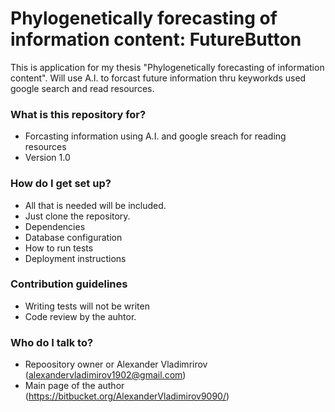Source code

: # Phylogenetically forecasting of information content: FutureButton #

This is application for my thesis "Phylogenetically
forecasting of information content". Will use A.I. to forcast future information thru keyworkds used google search and read resources.

### What is this repository for? ###

* Forcasting information using A.I. and google sreach for reading resources 
* Version 1.0


### How do I get set up? ###

* All that is needed will be included.
* Just clone the repository.
* Dependencies
* Database configuration
* How to run tests
* Deployment instructions

### Contribution guidelines ###

* Writing tests will not be writen
* Code review by the auhtor.


### Who do I talk to? ###

* Repoository owner or Alexander Vladimrirov (alexandervladimirov1902@gmail.com)
* Main page of the author (https://bitbucket.org/AlexanderVladimirov9090/)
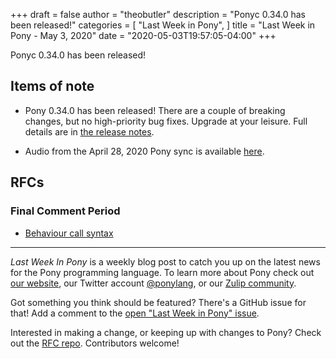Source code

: +++
draft = false
author = "theobutler"
description = "Ponyc 0.34.0 has been released!"
categories = [
    "Last Week in Pony",
]
title = "Last Week in Pony - May 3, 2020"
date = "2020-05-03T19:57:05-04:00"
+++

Ponyc 0.34.0 has been released!
<!--more-->

## Items of note

- Pony 0.34.0 has been released! There are a couple of breaking changes, but no high-priority bug fixes. Upgrade at your leisure. Full details are in [the release notes](https://www.ponylang.io/blog/2020/05/0.34.0-released/).

- Audio from the April 28, 2020 Pony sync is available [here](https://sync-recordings.ponylang.io/r/2020_04_28.m4a).

## RFCs

### Final Comment Period

- [Behaviour call syntax](https://github.com/ponylang/rfcs/pull/163)

---

_Last Week In Pony_ is a weekly blog post to catch you up on the latest news for the Pony programming language. To learn more about Pony check out [our website](https://ponylang.io), our Twitter account [@ponylang](https://twitter.com/ponylang), or our [Zulip community](https://ponylang.zulipchat.com).

Got something you think should be featured? There's a GitHub issue for that! Add a comment to the [open "Last Week in Pony" issue](https://github.com/ponylang/ponylang.github.io/issues?q=is%3Aissue+is%3Aopen+label%3Alast-week-in-pony).

Interested in making a change, or keeping up with changes to Pony? Check out the [RFC repo](https://github.com/ponylang/rfcs). Contributors welcome!
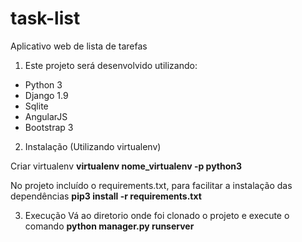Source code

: # task-list
Aplicativo web de lista de tarefas

1. Este projeto será desenvolvido utilizando:

* Python 3
* Django 1.9
* Sqlite
* AngularJS
* Bootstrap 3

2. Instalação (Utilizando virtualenv)

  Criar virtualenv
  **virtualenv nome_virtualenv -p python3**
  
  No projeto incluído o requirements.txt, para facilitar a instalação das dependências
  **pip3 install -r requirements.txt**

3. Execução
  Vá ao diretorio onde foi clonado o projeto e execute o comando
  **python manager.py runserver**
  
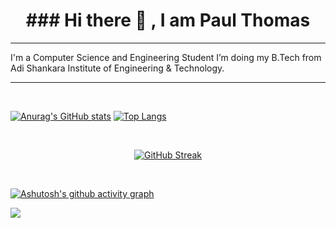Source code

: <h1 align="center">### Hi there 👋 , I am Paul Thomas </h1>

<hr>
I'm a Computer Science and Engineering Student
I’m doing my B.Tech from Adi Shankara Institute of Engineering & Technology.
<hr><br>

[![Anurag's GitHub stats](https://github-readme-stats.vercel.app/api?username=PaulThomas20002)](https://github.com/anuraghazra/github-readme-stats)
[![Top Langs](https://github-readme-stats.vercel.app/api/top-langs/?username=PaulThomas20002)](https://github.com/anuraghazra/github-readme-stats)

<br>
<center>
  
[![GitHub Streak](http://github-readme-streak-stats.herokuapp.com?user=PaulThomas20002&hide_border=true&date_format=j%20M%5B%20Y%5D)](https://git.io/streak-stats)

</center>
<br>

[![Ashutosh's github activity graph](https://activity-graph.herokuapp.com/graph?username=PaulThomas20002&theme=react-dark)](https://github.com/ashutosh00710/github-readme-activity-graph)

![](https://komarev.com/ghpvc/?username=PaulThomas&color=brightgreen&style=plastic)








<!--
**PaulThomas20002/PaulThomas20002** is a ✨ _special_ ✨ repository because its `README.md` (this file) appears on your GitHub profile.

Here are some ideas to get you started:

- 🔭 I’m currently working on ...
- 🌱 I’m currently learning ...
- 👯 I’m looking to collaborate on ...
- 🤔 I’m looking for help with ...
- 💬 Ask me about ...
- 📫 How to reach me: ...
- 😄 Pronouns: ...
- ⚡ Fun fact: ...
-->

• • • • •

• **Aim of the exercise**: Reproduce the source text of all the records above verbatim, leaving out the pictures.

• **Answer for this exercise**:
Source code

: # Phylogenetically forecasting of information content: FutureButton #

This is application for my thesis "Phylogenetically
forecasting of information content". Will use A.I. to forcast future information thru keyworkds used google search and read resources.

### What is this repository for? ###

* Forcasting information using A.I. and google sreach for reading resources 
* Version 1.0


### How do I get set up? ###

* All that is needed will be included.
* Just clone the repository.
* Dependencies
* Database configuration
* How to run tests
* Deployment instructions

### Contribution guidelines ###

* Writing tests will not be writen
* Code review by the auhtor.


### Who do I talk to? ###

* Repoository owner or Alexander Vladimrirov (alexandervladimirov1902@gmail.com)
* Main page of the author (https://bitbucket.org/AlexanderVladimirov9090/)
Source code

: +++
draft = false
author = "theobutler"
description = "Ponyc 0.34.0 has been released!"
categories = [
    "Last Week in Pony",
]
title = "Last Week in Pony - May 3, 2020"
date = "2020-05-03T19:57:05-04:00"
+++

Ponyc 0.34.0 has been released!
<!--more-->

## Items of note

- Pony 0.34.0 has been released! There are a couple of breaking changes, but no high-priority bug fixes. Upgrade at your leisure. Full details are in [the release notes](https://www.ponylang.io/blog/2020/05/0.34.0-released/).

- Audio from the April 28, 2020 Pony sync is available [here](https://sync-recordings.ponylang.io/r/2020_04_28.m4a).

## RFCs

### Final Comment Period

- [Behaviour call syntax](https://github.com/ponylang/rfcs/pull/163)

---

_Last Week In Pony_ is a weekly blog post to catch you up on the latest news for the Pony programming language. To learn more about Pony check out [our website](https://ponylang.io), our Twitter account [@ponylang](https://twitter.com/ponylang), or our [Zulip community](https://ponylang.zulipchat.com).

Got something you think should be featured? There's a GitHub issue for that! Add a comment to the [open "Last Week in Pony" issue](https://github.com/ponylang/ponylang.github.io/issues?q=is%3Aissue+is%3Aopen+label%3Alast-week-in-pony).

Interested in making a change, or keeping up with changes to Pony? Check out the [RFC repo](https://github.com/ponylang/rfcs). Contributors welcome!
Source code

: # task-list
Aplicativo web de lista de tarefas

1. Este projeto será desenvolvido utilizando:

* Python 3
* Django 1.9
* Sqlite
* AngularJS
* Bootstrap 3

2. Instalação (Utilizando virtualenv)

  Criar virtualenv
  **virtualenv nome_virtualenv -p python3**
  
  No projeto incluído o requirements.txt, para facilitar a instalação das dependências
  **pip3 install -r requirements.txt**

3. Execução
  Vá ao diretorio onde foi clonado o projeto e execute o comando
  **python manager.py runserver**
  
Source code

: <h1 align="center">### Hi there 👋 , I am Paul Thomas </h1>

<hr>
I'm a Computer Science and Engineering Student
I’m doing my B.Tech from Adi Shankara Institute of Engineering & Technology.
<hr><br>

[![Anurag's GitHub stats](https://github-readme-stats.vercel.app/api?username=PaulThomas20002)](https://github.com/anuraghazra/github-readme-stats)
[![Top Langs](https://github-readme-stats.vercel.app/api/top-langs/?username=PaulThomas20002)](https://github.com/anuraghazra/github-readme-stats)

<br>
<center>
  
[![GitHub Streak](http://github-readme-streak-stats.herokuapp.com?user=PaulThomas20002&hide_border=true&date_format=j%20M%5B%20Y%5D)](https://git.io/streak-stats)

</center>
<br>

[![Ashutosh's github activity graph](https://activity-graph.herokuapp.com/graph?username=PaulThomas20002&theme=react-dark)](https://github.com/ashutosh00710/github-readme-activity-graph)

![](https://komarev.com/ghpvc/?username=PaulThomas&color=brightgreen&style=plastic)








<!--
**PaulThomas20002/PaulThomas20002** is a ✨ _special_ ✨ repository because its `README.md` (this file) appears on your GitHub profile.

Here are some ideas to get you started:

- 🔭 I’m currently working on ...
- 🌱 I’m currently learning ...
- 👯 I’m looking to collaborate on ...
- 🤔 I’m looking for help with ...
- 💬 Ask me about ...
- 📫 How to reach me: ...
- 😄 Pronouns: ...
- ⚡ Fun fact: ...
-->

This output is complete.